Stated task 1 ::
Answer these questions from the forum thread on battery charging:
(a) What float voltage range does Fred W. still want to see?
(b) If equalization is not temp compensated, what maximum voltage does Fred recommend?
(c) What float voltage did YoMarco set the MasterVolt charger back to?
Stated task 2 :: List every person or username named in the forum thread on battery charging.
Stated task 3 :: Resume the forum thread on battery charging from where it stops.

More information on this subject from 2015..

I have had long, long conversations with Fred W. USB's Senior VP of Engineering about this. The charge profile that original guidance was written around does not widely exist in the real world, CC/CV/*CC*/CV and not at all in the marine market, but it did in their labs and does in some very specific industrial settings.. After giving that guidance for a while they reverted to a much more _sane_ charge profile.

US Batteries current charging guidance is here: *US Battery Charge Recommendations*

For CC>CV charging (USB calls this "two stage) 14.7V - 15.0V for absorption. Fred W. strongly urged using the 14.7V end for marine applications, especially if all sources are not temp compensated and where we are using a higher charge rate than 10% of capacity. He still wants to see 13.0V - 13.2V for float. Equalization is 15.3V -15.6V if temp compensated. If not temp compensated Fred recommends a maximum voltage of 15.0V for EQ.

Please note that "_two stage with optional float_" is where you want to be. The USB three stage profile has a CC>CV>*CC*>CV profile not a CC>CV>CV profile like our marine charge sources use. We use CC>CV charging in the marine market... Also remember that guidance was written around a 3-4 hour period in absorption.

If you are charging using a higher current than .1C (10% of Ah capacity) then you will have longer absorption times and the voltage should be at the lower end of the 14.7V to 15.0V recomendation. At 10% of C in charge current you will be in bulk for the majority of the charge but as you bump up to .2C (20%) or .25C (25%) you extend the time you will be in absorption because you will attain absorption/limiting voltage sooner in the SOC curve....


----------



## YoMarco (Aug 6, 2011)

noelex77, chef2sail & especially Maine Sail- Thanks for your replies. I have been crazy busy getting ready to set sail for Colombia, and the time got away from me.

I have decided to dial back my charging methods to reflect yours and my still lingering charging concerns.

I have:

1) Installed a charging remote for the Blue Sky solar charger boost. I will charge at the higher rate of up to 15.5 (10% battery capacity) when the sun is available. Based on the limited time the sun is high enough this should be safe ). The remote allows me to override the averages involved in solar charging and allows for a shut-off when certain levels are hit.

2) Dropped my MasterVolt Mass Combi Inverter/Charger 12 volt 100 amp (via computer remote) back to 15.0 bulk, 15.0 absorption and 13.3 float (not that I will be running my generator that long (make water and extra power only at night after the solar is of no effect)

[Data entries]
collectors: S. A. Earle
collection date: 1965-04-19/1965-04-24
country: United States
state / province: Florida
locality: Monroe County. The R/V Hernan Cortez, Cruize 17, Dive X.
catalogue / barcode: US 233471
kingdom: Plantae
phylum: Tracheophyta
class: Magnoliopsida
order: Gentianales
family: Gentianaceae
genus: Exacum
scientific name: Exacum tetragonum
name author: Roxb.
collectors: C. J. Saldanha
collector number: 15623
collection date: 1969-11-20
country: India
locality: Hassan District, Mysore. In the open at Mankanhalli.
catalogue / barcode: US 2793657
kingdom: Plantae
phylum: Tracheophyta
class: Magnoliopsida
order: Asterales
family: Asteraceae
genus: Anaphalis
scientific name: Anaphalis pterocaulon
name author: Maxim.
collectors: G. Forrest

Exercise answer 1 ::
(a) 13.0V - 13.2V
(b) 15.0V
(c) 13.3

Exercise answer 2 :: Fred W., noelex77, chef2sail, Maine Sail, YoMarco

Exercise answer 3 ::
3) Installed a MasterVolt 40 amp (helps me close in on that 10% of 20 hour rating on my 155ah batteries. This I will leave at factory specs.

4) Installed a Pro-fill auto-leveling water system for the batteries. Makes it easy to stay on top of the watering.

5) Changed all my halogen lights with LED (nice selection at LEDLIGHT.com for boats- showed up when they said it would too). Fridge/Freezer are very efficient- so no change there and I put my sonar on separate breaker from the other electronics (helps hold down power usage during crossings and when the depth sounder alone will do).

I will try this for awhile and make changes as needed. 

By the way Mainsail's explanation and analogy, should be made a sticky, in my opinion.


----------



## junkrig (Jun 3, 2011)

YoMarco said:


> ...snipped out most of text...
> 
> By the way Mainsail's explanation and analogy, should be made a sticky, in my opinion.


+1 on this.


----------



## SVGG (Sep 12, 2016)

Thank you, Maine Sail. Excellent contribution. 
One additional question please. 
We have a Mastervolt Mass Combi 12/2500-100 and cannot figure out how to get it set to EQUALIZE. Can you offer help or a suggestion?
Thank you!


----------



## Maine Sail (Jan 6, 2003)

SVGG said:


> Thank you, Maine Sail. Excellent contribution.
> One additional question please.
> We have a Mastervolt Mass Combi 12/2500-100 and cannot figure out how to get it set to EQUALIZE. Can you offer help or a suggestion?
> Thank you!


This is a manual operation usually using the bottom row of dip switches. IIRC it is the last dip switch on the right but confirm this in your owner manual.. The batteries must be 100% charged and there can be no loads on while you are equalizing. It may not enter EQ if it senses too much load on its power supply. EQ is high voltage low current so the batts must be full first...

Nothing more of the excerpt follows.